I've Been Haunting Your Rave
Alison Clancy & Light Harvest Studio: Motion-Capture Choreography Meets Architectural Projection Mapping
One of the more thrilling projects I've worked on lately is co-writing, choreographing, advising and performing motion-capture choreography for Light Harvest Studio's massive video-mapping pieces. These collaborations with visionary artistic director Ryan Uzilevsky have been projected on buildings and at music & art festivals all over the world. It's hard to get a sense of scale for these massive projects on these tiny screens.
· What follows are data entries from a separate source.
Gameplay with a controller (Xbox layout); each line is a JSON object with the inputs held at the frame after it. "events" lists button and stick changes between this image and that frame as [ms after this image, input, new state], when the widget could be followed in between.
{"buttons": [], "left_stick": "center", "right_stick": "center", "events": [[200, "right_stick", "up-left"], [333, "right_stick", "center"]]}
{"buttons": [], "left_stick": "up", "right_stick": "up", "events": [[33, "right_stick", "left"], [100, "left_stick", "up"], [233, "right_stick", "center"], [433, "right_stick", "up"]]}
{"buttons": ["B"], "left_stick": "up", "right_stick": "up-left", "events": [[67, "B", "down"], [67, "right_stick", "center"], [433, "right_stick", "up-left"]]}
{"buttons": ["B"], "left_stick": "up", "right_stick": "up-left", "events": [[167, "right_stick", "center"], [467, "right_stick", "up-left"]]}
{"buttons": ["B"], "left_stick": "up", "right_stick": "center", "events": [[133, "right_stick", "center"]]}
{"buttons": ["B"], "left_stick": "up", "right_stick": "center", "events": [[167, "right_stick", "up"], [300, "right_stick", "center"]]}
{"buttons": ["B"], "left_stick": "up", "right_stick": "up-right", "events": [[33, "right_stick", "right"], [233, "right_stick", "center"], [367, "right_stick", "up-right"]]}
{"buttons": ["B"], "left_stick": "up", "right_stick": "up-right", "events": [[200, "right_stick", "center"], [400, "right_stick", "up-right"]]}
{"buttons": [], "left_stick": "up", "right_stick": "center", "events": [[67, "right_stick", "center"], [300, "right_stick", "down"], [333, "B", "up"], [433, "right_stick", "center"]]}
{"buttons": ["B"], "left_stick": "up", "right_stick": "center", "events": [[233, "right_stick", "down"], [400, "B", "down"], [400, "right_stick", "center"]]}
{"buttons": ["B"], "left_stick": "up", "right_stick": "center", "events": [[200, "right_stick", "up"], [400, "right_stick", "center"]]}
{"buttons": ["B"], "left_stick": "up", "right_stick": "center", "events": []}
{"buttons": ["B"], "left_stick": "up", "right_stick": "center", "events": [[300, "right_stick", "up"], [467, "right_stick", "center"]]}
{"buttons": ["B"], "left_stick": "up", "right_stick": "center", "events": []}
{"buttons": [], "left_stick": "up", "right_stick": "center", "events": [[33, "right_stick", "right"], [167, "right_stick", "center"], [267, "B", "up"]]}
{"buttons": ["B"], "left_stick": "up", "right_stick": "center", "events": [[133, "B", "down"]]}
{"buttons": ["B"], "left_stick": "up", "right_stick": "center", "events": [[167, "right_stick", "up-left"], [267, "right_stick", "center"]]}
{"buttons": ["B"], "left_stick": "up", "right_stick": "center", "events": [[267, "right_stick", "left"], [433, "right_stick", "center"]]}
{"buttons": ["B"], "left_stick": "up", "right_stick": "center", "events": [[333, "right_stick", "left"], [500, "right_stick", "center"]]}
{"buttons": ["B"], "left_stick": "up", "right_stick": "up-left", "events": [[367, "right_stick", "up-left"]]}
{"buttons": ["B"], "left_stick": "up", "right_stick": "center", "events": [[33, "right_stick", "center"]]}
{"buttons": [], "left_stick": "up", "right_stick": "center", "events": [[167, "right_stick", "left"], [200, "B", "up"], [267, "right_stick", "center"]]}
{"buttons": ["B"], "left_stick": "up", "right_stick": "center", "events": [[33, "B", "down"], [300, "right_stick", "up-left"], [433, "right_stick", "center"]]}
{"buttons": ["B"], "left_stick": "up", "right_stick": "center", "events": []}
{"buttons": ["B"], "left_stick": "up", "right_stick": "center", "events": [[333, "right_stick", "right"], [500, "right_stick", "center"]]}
And I've been reticent to even try to talk about it or explain it to anyone cuz the whole things blows my mind, so thank you CBS for airing this feature:
If you've had a giant flaming goddess looming over you at rave (Burning Man, Robot Heart, Central Park, Lightning In A Bottle Festival, etc.) in the last 4 years... surprise it was me, partying with you.
And as a flaming 🌎 goddess my message to mankind is:
GET UR SH*T 2GETHER & STOP F*CKN WITH ME 🌍
If a sparkling, antlered, man-creature scaled your favorite museum, you were graced by my all time favorite dancer, Flex Is Kings legend, JayDonn:
Light Harvest Studio was the first collective to integrate animated, motion-capture choreography into large scale, architectural video mapping. The process involves building scale-proportioned scaffolding models, of specific buildings, in motion capture studios. Then we choreograph and perform to interact with these models while wearing motion capture suits. This allows dancers to interact with scaffolding as if we are interacting with the building itself. In our piece The Awakening JayDonn builds, destroys, and reimagine the massive structure multiple times.
I met Light Harvest’s Artistic Director Ryan Uzilevsky when I was 19. I put on a blank white mask and performed a bizarre dance solo for him in my East Village studio apartment. We've connected at random points in time to make epic weird sh*t ever since.
Also featured in the CBS video is the death defying arial of Anya Sapozhnikova, dancing by Chelsea Ainsworth and Lauren Stucko, and the work of many talented designers, animators and projection technicians. Special thanks to Luma Projection Arts Festival.